Вечер был холодный. Осенний дождь моросил беспрестанно, разгоняя брызги от автомобилей в разные стороны. В сквере театра опустело. В машине было трое человек, исключая шофера. Публика высыпала из дверей и безмолвно провожала своего любимца. Порывистый октябрьский ветер срывал листья с парковых осин и березок, разбрасывая оранжевое кружево вокруг театра. По-осеннему было горько и томительно. Чувствовался небольшой морозец. Было настолько печально, что у жены навернулись слезы. Она разглядывала супруга, вопрошая себя в исступлении:

«Как такое могло произойти? У него никогда не было сердечных приступов».

Люди расступились полукругом. Карета скорой помощи завелась и понеслась в ближайшую клинику. Актер, попавший на свой юбилей и на похороны одновременно, казался совсем старым и дряхлым – лет семидесяти – на носилках рядом с посеревшей от горя женой, хотя на самом деле ему было шестьдесят. Он едва ли рассчитывал произвести такой фурор, задолго готовясь к предполагаемому бенефису.

Актером он был феноменально талантливым, по-молодецки всегда бодрым, веселым, жизнерадостным. Любил ухаживать за молоденькими девушками и часто так увлекался комплиментами, что таскал за собой целую свиту поклонниц, на ходу раскрывая и объясняя секреты актерского мастерства.

Он долгое время преподавал на актерском факультете, потом вдруг перешел на режиссуру, помогая приезжим из дальних уголков поселиться в общежитии и продвинуться своими силами на сценических подмостках. Многие его ученики заняли достойное место среди столичной молодежи: кто снимался в кино, кто в театре, кто уехал на гастроли, кто готовился поступать в аспирантуру – все продвинулись благодаря его участию. Обладая неистощимой фантазией, он придумывал все новые и новые авансцены.

Квартира у него была большая. Там царил мир и порядок, благодаря усилиям молодой жены и детей. Вел он пуританский образ жизни. Приучил себя бегать по утрам, заниматься в тренажерном зале, по вечерам посещал бассейн. Летом никогда не пропускал гастролей. Даже подумывал обзавестись собакой, но боялся, что животное умрет от тоски и одиночества.

Костюмерши и гримеры любили работать с ним. Он сам подбирал себе костюм для роли. Пел, играл на фортепиано, гитаре с отчаянием профессионала.

Сейчас его красивый облик придавал силы жене – актрисе того же театра – справляться с неимоверной утратой, потому что в фойе дежурный врач констатировал смерть бенефицианта от укола отравленной иглой, спрятанной в букете. Но все цветы перепутались, пока происходило замешательство, и врачи сомневались, что предпринять в таком тяжелом случае: везти тело в морг или сразу вызвать полицию и отправить тело на экспертизу. Что, по сути, было одно и то же.

В полиции жена написала категорический отказ от начала уголовного расследования.
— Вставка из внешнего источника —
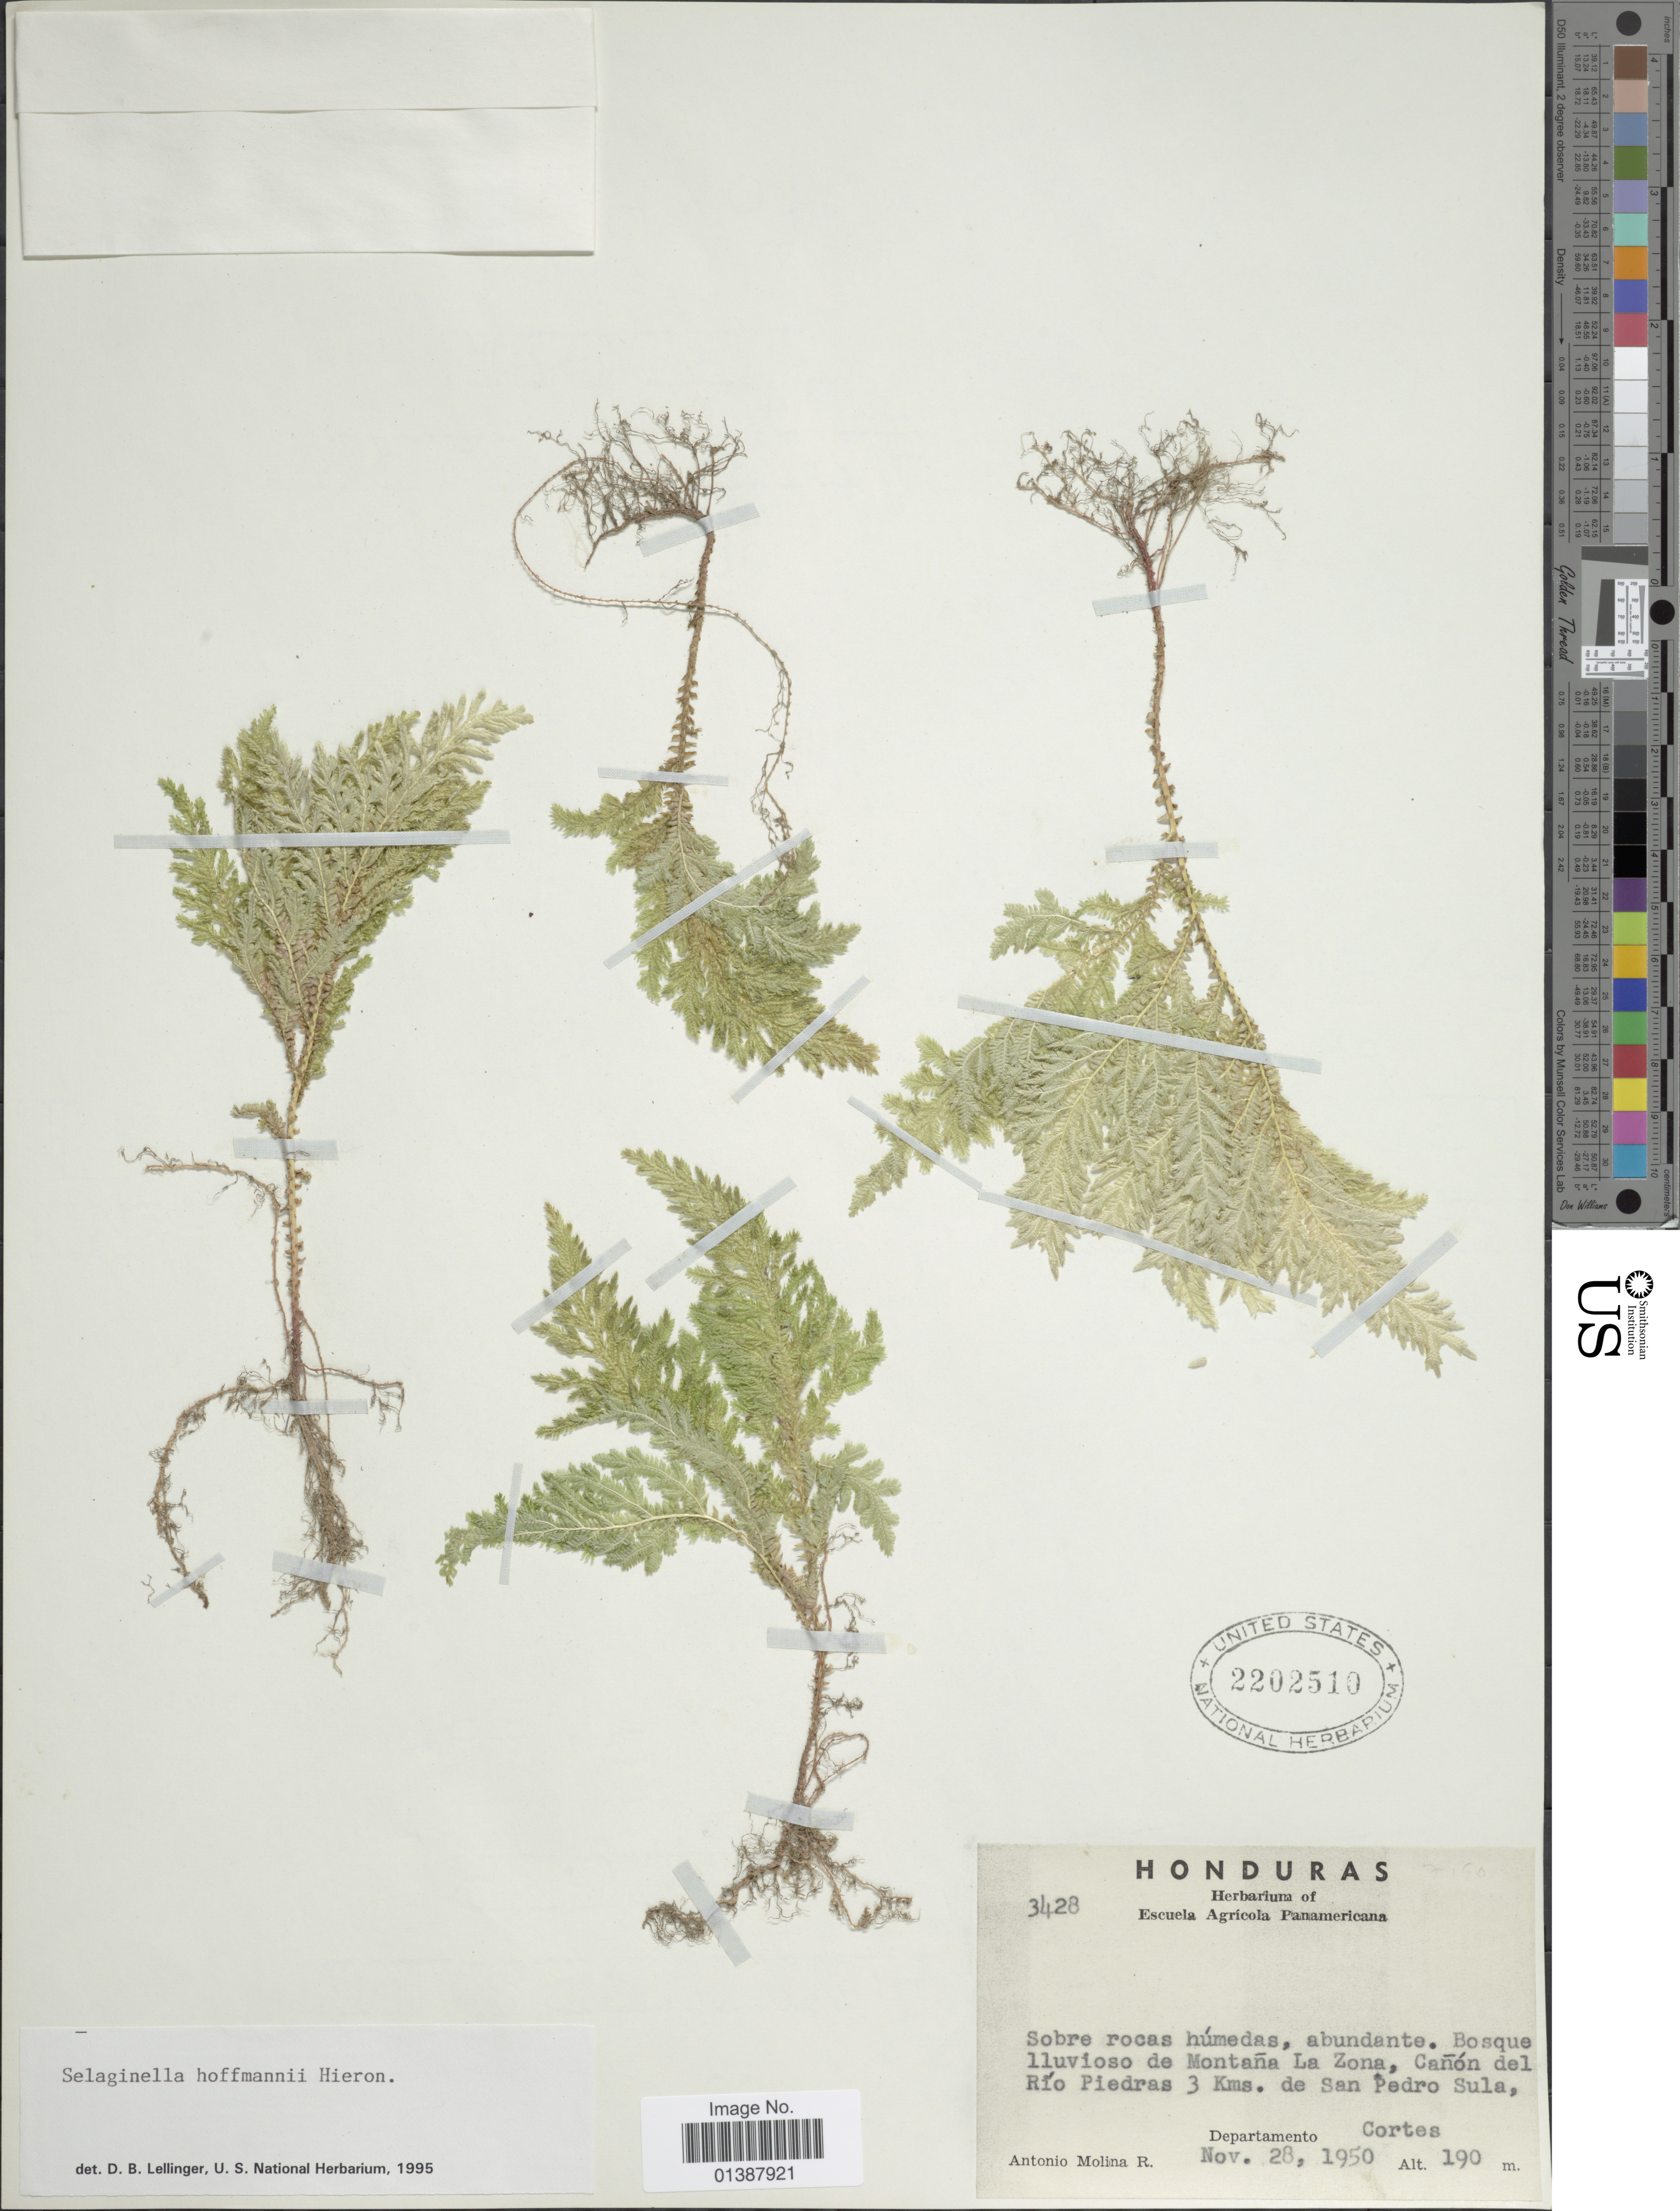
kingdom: Plantae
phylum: Tracheophyta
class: Lycopodiopsida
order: Selaginellales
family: Selaginellaceae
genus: Selaginella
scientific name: Selaginella hoffmannii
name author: Hieron.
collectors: A. Molina R.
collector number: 3428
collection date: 1950-11-28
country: Honduras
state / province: Cortés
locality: Bosque lluvioso de Montaña La Zona, Cañnon del Río Piedras 3 Kms de San Pedro Sula, Departamento Cortes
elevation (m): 190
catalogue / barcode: US 2202510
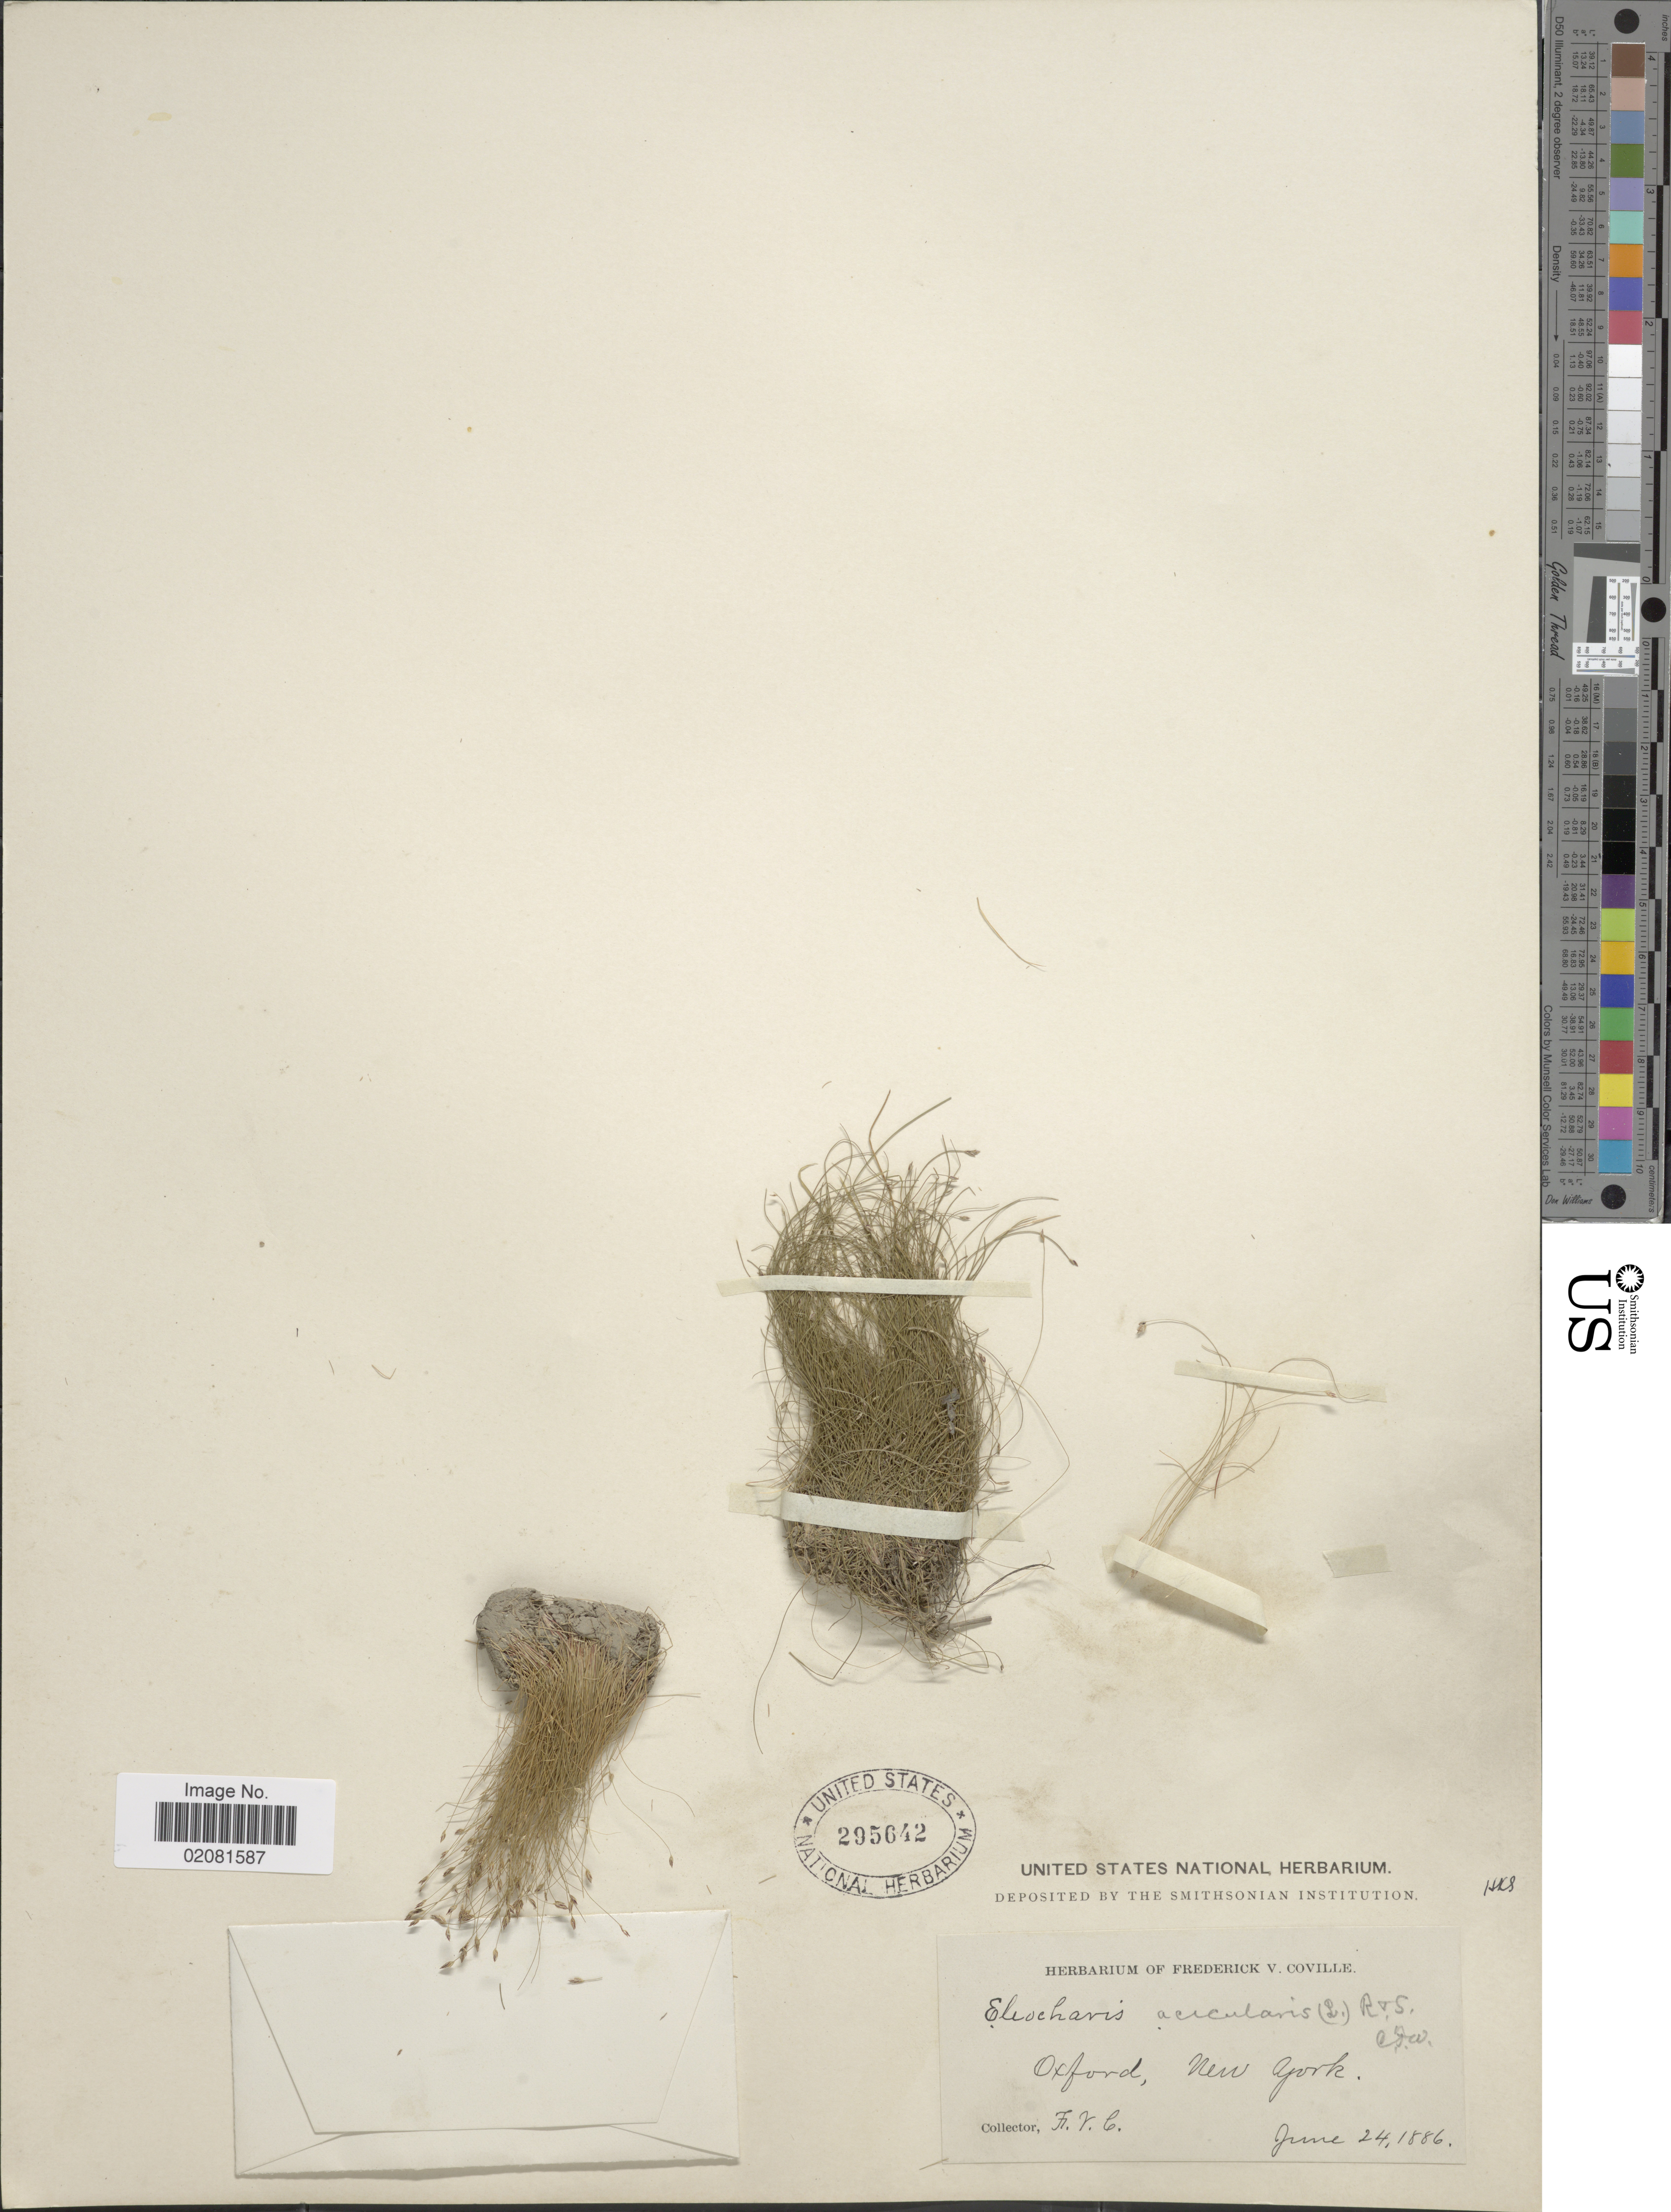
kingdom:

– Пожалуйста, не надо ворошить прошлое. Ему и так много пришлось перенести трудностей в профессиональной карьере и жизни, – сказала она.

– Что ж, ваше право, – добавил появившийся дежурный следователь подобострастно. – Мы вернем тело через два дня. У нас такой порядок – получить заключение эксперта.

Полицейский красноречиво посмотрел на женщину. Она прониклась уважением к его искренним словам.

– Спасибо, – закончила она. – У меня есть запись всего бенефиса. Под самый конец боялась, что не хватит места для заключительных кадров. Могу показать.

Она достала кинокамеру и протянула полицейскому. Тот написал расписку об изъятии.

– Вернем сразу после исследования. Нам нужно метафизическое изучение предметов, – философски проговорил полицейский, покусывая верхнюю губу. – Судмедэкспертиза установит точно, кто совершил это правонарушение со смертельным исходом.